After reading a string of unsatisfying fantasy, I danced with joy when Clariel was released because I knew Garth Nix would not disappoint. If you have not read his Abhorsen trilogy yet, you should get on that immediately, especially if you are a fan of young adult fantasy with strong women characters. You could start with this book, because it’s a prequel to the trilogy and covers lot of the basics of the world building, I think it makes a better companion piece to the trilogy rather than an introduction.

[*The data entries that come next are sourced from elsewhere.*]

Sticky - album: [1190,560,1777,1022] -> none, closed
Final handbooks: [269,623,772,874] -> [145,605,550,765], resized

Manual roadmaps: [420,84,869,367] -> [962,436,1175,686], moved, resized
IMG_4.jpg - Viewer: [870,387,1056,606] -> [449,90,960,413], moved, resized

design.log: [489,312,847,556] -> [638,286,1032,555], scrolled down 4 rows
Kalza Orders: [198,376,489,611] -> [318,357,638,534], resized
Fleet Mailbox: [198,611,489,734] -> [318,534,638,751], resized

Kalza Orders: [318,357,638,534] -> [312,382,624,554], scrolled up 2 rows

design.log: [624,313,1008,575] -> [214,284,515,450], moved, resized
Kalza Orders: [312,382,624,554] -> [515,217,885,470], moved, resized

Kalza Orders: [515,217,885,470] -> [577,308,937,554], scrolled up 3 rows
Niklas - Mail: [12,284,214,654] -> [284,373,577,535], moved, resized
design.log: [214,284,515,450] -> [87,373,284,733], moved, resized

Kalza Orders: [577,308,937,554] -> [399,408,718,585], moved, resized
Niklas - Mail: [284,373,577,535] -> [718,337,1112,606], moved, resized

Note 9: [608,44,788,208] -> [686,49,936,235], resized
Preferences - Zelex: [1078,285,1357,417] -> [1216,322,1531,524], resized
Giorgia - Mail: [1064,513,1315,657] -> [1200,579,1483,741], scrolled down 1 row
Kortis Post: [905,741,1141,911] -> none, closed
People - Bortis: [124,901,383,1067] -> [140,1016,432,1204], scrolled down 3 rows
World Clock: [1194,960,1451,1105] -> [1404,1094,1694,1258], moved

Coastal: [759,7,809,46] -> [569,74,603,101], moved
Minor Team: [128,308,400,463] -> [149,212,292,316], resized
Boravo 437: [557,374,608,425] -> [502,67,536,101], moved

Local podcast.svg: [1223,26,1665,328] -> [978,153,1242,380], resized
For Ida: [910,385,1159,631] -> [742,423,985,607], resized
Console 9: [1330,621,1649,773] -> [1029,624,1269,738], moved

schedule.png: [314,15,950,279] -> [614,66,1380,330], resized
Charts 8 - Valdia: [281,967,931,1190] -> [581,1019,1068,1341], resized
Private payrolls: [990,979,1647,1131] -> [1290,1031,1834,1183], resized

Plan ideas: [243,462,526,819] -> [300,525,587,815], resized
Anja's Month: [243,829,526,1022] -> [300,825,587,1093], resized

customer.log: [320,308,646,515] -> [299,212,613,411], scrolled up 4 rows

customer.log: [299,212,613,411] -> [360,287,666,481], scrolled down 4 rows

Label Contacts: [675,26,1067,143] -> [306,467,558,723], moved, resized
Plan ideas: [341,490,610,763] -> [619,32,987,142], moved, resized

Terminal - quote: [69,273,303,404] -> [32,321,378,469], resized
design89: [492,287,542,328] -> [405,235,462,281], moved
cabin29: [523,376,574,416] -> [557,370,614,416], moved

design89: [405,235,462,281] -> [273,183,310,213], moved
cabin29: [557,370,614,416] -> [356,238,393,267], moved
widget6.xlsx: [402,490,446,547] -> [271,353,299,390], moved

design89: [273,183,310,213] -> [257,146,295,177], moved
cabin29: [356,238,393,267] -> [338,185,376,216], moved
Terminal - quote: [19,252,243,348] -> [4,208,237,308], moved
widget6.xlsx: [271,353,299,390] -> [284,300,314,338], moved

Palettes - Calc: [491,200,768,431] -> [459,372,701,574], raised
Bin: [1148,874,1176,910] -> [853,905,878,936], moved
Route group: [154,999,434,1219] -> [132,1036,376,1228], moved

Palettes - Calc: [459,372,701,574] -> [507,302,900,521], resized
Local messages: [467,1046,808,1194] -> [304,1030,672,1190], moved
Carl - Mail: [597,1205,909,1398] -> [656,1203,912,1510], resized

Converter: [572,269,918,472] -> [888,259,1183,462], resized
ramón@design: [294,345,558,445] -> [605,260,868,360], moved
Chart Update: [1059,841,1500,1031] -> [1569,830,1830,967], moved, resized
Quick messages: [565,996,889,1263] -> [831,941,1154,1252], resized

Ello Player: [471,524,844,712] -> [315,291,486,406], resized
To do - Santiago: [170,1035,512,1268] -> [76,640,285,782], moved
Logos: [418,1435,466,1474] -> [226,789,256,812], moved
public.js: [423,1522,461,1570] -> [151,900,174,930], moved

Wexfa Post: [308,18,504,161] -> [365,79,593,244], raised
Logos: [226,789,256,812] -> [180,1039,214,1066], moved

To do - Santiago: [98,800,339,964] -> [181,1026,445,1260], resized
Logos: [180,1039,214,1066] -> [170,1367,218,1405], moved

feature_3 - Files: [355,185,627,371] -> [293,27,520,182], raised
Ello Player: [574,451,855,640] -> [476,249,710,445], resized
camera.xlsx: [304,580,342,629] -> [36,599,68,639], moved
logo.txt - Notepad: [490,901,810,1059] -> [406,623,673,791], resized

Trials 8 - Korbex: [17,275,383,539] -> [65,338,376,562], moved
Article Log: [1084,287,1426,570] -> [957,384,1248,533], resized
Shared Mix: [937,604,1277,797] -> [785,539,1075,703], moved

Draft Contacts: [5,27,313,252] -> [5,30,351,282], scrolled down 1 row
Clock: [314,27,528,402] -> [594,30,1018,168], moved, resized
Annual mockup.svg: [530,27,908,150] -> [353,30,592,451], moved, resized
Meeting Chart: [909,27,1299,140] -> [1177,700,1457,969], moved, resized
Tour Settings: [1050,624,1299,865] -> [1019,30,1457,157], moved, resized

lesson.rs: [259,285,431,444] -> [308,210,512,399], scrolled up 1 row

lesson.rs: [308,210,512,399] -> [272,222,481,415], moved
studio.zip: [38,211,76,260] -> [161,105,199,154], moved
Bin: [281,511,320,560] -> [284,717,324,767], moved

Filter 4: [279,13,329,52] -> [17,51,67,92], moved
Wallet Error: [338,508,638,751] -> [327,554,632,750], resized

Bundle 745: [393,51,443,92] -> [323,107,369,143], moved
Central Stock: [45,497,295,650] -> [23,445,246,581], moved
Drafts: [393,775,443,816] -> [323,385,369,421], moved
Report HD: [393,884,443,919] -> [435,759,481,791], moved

The book takes place a few hundred years before Sabriel begins, so the Old Kingdom is still in its hey day and the Abhorsen/royal line is still thriving. Clariel lives out in the less populated area of the Old Kingdom with her mother, one of the daughters to the current Abhorsen and estranged from her family. Her mother is a talented jewelry maker and gets invited to live at the capitol, taking Clariel away from the forests that she loves so much.
Clariel is richly developed and equal parts strong and flawed. She’s stubborn and can be single minded, but also loyal and pragmatic. My super sheltered upbringing makes me bristle a bit when I read about sexuality in young adult books, but I know that for too long we’ve just ignored the fact that teens are full of hormones. Clariel briefly touches on her own sexuality, in her own terse way, deciding after a few encounters that she loves just being in the woods more than she could ever love another person. And I can’t think of a single other book I’ve read where the main character was asexual. It’s refreshing to have not only a different type of sexuality brought up, but also to have a girl main character that isn’t driven by any romantic interests; Clariel just wants to pursue her passion of living in nature.
Even though if you’ve read the original trilogy, you know how Clariel’s story end, the journey to get that ending is still thrilling and more Abhorsen mythos is detailed. I liked that Clariel seemed to be destined to take the Abhorsen path, but still chose her own path. I just wish her own path wouldn’t have made her a villain in the end.